BMI expects continued growth in China's freight transport sector as it continues to benefit from the country's demand for minerals and raw materials. BMI expects Chinese ores and metals imports to slow from 2011's estimated 25.4% year-on-year (y-o-y) growth in value, but BMI still expect strong demand, with a 16.3% growth in imports predicted in 2012. BMI also expect sustained demand for the coking coal used in the steel production process. In 2010, Australia, China's biggest coal supplier, exported 155mn tonnes (mt) of coking coal. The US, the next biggest exporter of coking coal, shipped 51mt. BMI forecast that Chinese demand will outstrip domestic supply, resulting in a shortfall that will have to be met by importing coal from Indonesia, Mongolia, Australia and other coal exporting nations. In 2010 Australia, the world's biggest coal exporter, exported 143mt of the steam coal used in electricity generation, while Indonesia exported 160mt.

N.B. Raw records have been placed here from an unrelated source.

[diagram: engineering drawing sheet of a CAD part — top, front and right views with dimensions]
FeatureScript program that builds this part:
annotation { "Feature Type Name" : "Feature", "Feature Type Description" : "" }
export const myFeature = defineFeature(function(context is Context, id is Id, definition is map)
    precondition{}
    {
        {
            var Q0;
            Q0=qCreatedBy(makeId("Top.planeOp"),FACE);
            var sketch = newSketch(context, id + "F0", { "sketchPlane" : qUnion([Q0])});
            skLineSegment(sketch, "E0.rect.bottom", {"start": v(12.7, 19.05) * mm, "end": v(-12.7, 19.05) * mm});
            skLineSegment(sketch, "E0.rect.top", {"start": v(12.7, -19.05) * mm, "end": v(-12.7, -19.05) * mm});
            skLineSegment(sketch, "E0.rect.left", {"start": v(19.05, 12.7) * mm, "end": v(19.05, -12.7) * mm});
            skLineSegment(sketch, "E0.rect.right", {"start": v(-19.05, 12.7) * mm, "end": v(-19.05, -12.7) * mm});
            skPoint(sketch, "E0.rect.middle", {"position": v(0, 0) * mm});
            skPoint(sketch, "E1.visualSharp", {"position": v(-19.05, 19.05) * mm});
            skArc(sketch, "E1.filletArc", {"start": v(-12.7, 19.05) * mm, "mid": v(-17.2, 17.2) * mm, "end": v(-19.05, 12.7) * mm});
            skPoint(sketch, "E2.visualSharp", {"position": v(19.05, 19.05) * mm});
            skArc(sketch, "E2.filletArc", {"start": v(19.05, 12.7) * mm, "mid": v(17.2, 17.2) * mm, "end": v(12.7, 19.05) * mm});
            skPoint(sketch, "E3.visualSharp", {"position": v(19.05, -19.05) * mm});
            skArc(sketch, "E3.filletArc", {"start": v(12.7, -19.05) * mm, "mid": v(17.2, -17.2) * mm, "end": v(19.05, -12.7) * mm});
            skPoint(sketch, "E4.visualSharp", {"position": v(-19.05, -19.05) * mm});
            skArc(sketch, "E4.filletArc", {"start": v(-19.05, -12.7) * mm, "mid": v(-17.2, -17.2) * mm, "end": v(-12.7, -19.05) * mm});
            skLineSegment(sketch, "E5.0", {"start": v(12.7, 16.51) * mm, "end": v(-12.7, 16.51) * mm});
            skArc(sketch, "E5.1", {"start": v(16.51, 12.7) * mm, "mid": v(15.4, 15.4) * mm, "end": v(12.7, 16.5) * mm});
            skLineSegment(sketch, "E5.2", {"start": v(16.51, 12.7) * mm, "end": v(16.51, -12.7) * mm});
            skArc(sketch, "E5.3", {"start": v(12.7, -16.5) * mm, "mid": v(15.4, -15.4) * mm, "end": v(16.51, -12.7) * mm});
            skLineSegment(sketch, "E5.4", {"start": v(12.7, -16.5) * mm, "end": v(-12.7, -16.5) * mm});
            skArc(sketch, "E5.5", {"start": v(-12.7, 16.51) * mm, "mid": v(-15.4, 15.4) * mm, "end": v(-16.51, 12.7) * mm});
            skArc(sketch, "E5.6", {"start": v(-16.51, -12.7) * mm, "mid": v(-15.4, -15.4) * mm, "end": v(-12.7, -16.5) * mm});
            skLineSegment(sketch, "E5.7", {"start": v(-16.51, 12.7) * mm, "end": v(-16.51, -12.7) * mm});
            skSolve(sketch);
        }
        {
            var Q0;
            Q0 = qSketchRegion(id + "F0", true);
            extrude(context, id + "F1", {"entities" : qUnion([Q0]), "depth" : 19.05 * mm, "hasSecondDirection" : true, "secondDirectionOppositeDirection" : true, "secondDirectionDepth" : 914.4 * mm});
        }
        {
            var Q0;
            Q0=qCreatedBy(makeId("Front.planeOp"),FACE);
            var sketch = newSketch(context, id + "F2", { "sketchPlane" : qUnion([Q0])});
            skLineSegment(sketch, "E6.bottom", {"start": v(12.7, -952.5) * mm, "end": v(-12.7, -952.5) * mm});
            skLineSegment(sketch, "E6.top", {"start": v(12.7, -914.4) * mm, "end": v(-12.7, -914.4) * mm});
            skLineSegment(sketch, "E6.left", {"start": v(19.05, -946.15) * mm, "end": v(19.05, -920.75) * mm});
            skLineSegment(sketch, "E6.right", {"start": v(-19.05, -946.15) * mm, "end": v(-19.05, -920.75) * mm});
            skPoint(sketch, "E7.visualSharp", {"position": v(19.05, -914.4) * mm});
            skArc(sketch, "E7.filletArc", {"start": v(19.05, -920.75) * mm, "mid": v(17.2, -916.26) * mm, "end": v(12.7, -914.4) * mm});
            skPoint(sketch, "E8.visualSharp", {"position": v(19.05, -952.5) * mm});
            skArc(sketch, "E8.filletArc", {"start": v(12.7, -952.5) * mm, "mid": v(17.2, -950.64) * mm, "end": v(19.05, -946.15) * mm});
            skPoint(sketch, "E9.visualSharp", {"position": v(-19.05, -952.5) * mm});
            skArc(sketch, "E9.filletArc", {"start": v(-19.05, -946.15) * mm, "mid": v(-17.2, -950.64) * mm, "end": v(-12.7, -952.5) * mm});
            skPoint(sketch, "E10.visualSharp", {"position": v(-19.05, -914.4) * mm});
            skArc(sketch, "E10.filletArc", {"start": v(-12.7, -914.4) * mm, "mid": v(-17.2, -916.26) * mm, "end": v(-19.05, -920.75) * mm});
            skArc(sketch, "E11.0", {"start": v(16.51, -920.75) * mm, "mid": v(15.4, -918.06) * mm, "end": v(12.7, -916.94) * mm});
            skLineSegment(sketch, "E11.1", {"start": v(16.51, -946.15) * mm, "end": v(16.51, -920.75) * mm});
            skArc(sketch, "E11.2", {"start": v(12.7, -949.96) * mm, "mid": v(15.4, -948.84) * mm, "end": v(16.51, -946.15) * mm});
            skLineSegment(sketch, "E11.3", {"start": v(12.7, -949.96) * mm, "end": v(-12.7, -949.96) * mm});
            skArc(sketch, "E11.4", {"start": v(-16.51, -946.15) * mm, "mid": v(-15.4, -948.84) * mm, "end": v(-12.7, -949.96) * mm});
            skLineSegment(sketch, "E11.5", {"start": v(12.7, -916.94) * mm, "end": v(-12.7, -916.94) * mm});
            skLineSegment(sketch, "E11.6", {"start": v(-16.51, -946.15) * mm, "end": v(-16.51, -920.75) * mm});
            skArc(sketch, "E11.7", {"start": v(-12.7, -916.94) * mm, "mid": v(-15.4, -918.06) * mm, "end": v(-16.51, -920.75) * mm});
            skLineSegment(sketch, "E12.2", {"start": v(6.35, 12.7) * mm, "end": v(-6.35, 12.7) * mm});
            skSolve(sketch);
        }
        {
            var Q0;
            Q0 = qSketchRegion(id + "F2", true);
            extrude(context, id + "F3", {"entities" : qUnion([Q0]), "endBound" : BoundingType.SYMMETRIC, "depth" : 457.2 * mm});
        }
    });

However, while BMIs demand outlook remains positive, BMI caution that the possibility of a slowdown in Chinese economic growth presents a considerable downside risk to this. BMIs core view on Chinese growth is that BMI are past the boom phase and are entering a period of much weaker expansion, with headline real GDP growth set to fall to 7.5% by 2013. While not an outright collapse, sub-8.0% growth is a concern. The main reason BMI are calling for a sharp slowdown is their belief that the country's investment boom has involved a serious misallocation of capital, and as a result is finally set to be unwound in the near term. Among the recent examples BMI have seen are the boom and bust of high-speed rail as well as the loss of momentum in the housing market, which suggest that the boom is coming to an end. This slowdown in growth is likely to affect demand for the raw materials and minerals shipped on the country's freight transport network, leading to a reduction in volumes. BMI could also see a reduction in investment in the country's freight transport network.
Headline Industry Data - 2012 air freight tonnage is expected to grow by 7.8%. - 2012 rail freight is forecast to grow by 5.7%. - 2012 Port of Shanghai throughput is forecast to grow by 5.4%. - 2012 road freight is forecast to grow by 6.6%.
Key Industry Trends Landbridge Going Both Ways With BMW Germany-China Auto Parts Deal The development of the Asia-Europe Landbridge scheme has received a boost, with a major question surrounding the scheme's viability to function not only as a link for trade from Asia-Europe, but as a conduit for goods from Europe to Asia, being answered: BMW is to use the rail link to meet its logistic requirements to supply its China assembly plant with auto parts from Europe.
China Rising To Coal Supply Chain Challenge BMI have previously highlighted the fact that the main drivers of development in the coal supply chain are the coal miners, who stand to benefit the most from a congestion-free and reliable export network. However, as a major consumer of coal - China ranked as the world's second largest importer of coal in 2010, according to IEA data - the country has an interest in ensuring that the raw material can reach it easily. As such, BMI believe that it is set to become more involved in global coal transport projects.
New Yangtze River Port To Capitalise On Growing Inland Trade Singapore-listed Keppel Telecommunications & Transportation (KTT) and Hong Kong-listed Sinotrans have established a joint venture (JV) to build and operate a river port at the Chinese city of Wuhu, located on the Yangtze River in Anhui Province. BMI believes the location of the port and the trend of Chinese manufacturing moving further inland will guarantee the JV's success.
Risks To Outlook Risks to China's freight transport sector are primarily to the downside, with our growth projections for all modes contingent on the strength of the country's international trade volumes. The increasingly bearish outlook for the US consumer threatens to dampen US demand for Chinese imports, which will in turn slow down Chinese economic growth. As a result there is a possibility that BMI could see a slowdown in Chinese demand for raw material imports, leaving the Chinese freight transport sector with weakening volumes.